Según los autores, en 2023 la alimentación suboptimal fue responsable de más de 4 millones de muertes por cardiopatía isquémica y de la pérdida de 97 millones de años de vida saludable (medidos en DALYs, por sus siglas en inglés).
Los investigadores destacan que las dietas bajas en cereales integrales, frutos secos, semillas, ácidos grasos poliinsaturados como el omega-6, y altas en sodio, figuran entre los principales contribuyentes al riesgo. También se mencionan dietas bajas en frutas y verduras como factores relevantes.
Este trabajo representa un avance respecto a estudios anteriores, que solían centrarse en países específicos o en regímenes alimenticios concretos, sin evaluar de forma exhaustiva la carga global de la enfermedad atribuible a la dieta. Los científicos analizaron indicadores de salud y mortalidad desde 1990 hasta 2023, lo que permite una visión más completa y actualizada.
DIFERENCIAS POR SEXO, EDAD Y REGIÓN
El estudio muestra que los hombres presentan una mayor carga de cardiopatía isquémica relacionada con la dieta. Además, las tasas de mortalidad más elevadas se registran en personas mayores de 65 años.
En cuanto a las tendencias regionales, los mayores descensos en muertes atribuibles a la alimentación se observaron en Australasia, Europa Occidental y América del Norte. Por el contrario, en África subsahariana central se registró un aumento del 20,86 % en el mismo periodo.
Los patrones varían según el nivel económico de los países. En naciones empobrecidas, la cardiopatía isquémica suele estar ligada a la desnutrición y al acceso limitado a alimentos protectores, como cereales integrales, frutas, verduras y fuentes de omega-3.
En los países más enriquecidos, el problema radica en el consumo excesivo de componentes nocivos, como carnes procesadas y bebidas azucaradas.
Una tendencia especialmente preocupante es la que se observa en países en vías de industrialización y transición económica: sus dietas están cambiando hacia un mayor consumo de alimentos procesados.

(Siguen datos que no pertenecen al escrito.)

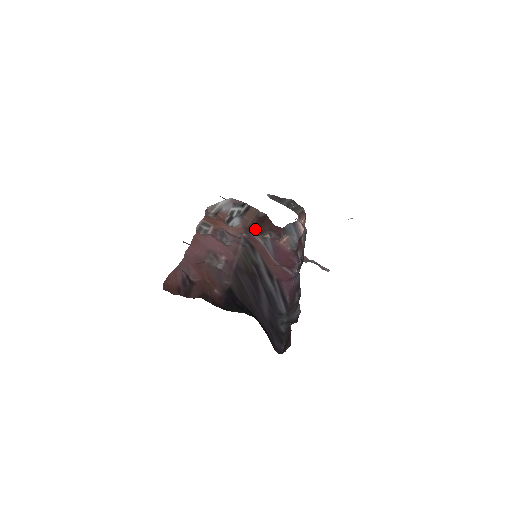
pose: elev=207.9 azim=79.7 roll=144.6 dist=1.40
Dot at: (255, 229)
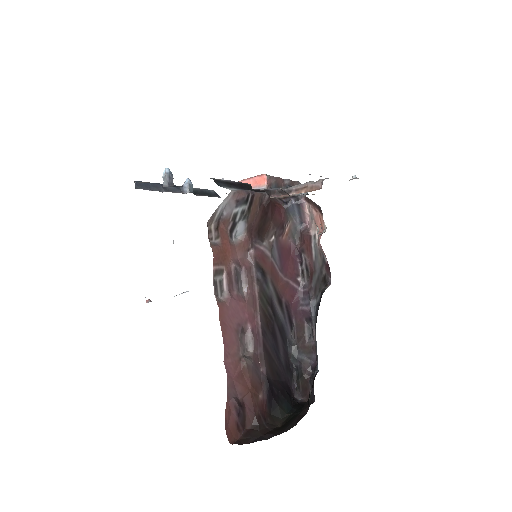
Dot at: (260, 230)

El abaratamiento de la carne procesada ha impulsado su ingesta en estas regiones, lo que representa una alarma para la salud pública, aunque estos componentes aún constituyan una proporción relativamente pequeña de la carga dietética total.
Los investigadores subrayan la necesidad de medidas específicas adaptadas a cada región y grupo poblacional. “Disminuir simultáneamente el consumo de carne y aumentar la ingesta de alimentos saludables podría reducir de manera más efectiva el riesgo de mortalidad”, señalan.
En este sentido, destacan que, aunque reducir los componentes poco saludables sigue siendo importante, optimizar la ingesta de elementos nutricionales protectores (como cereales integrales, frutos secos, semillas y frutas) tiene igual o incluso mayor relevancia.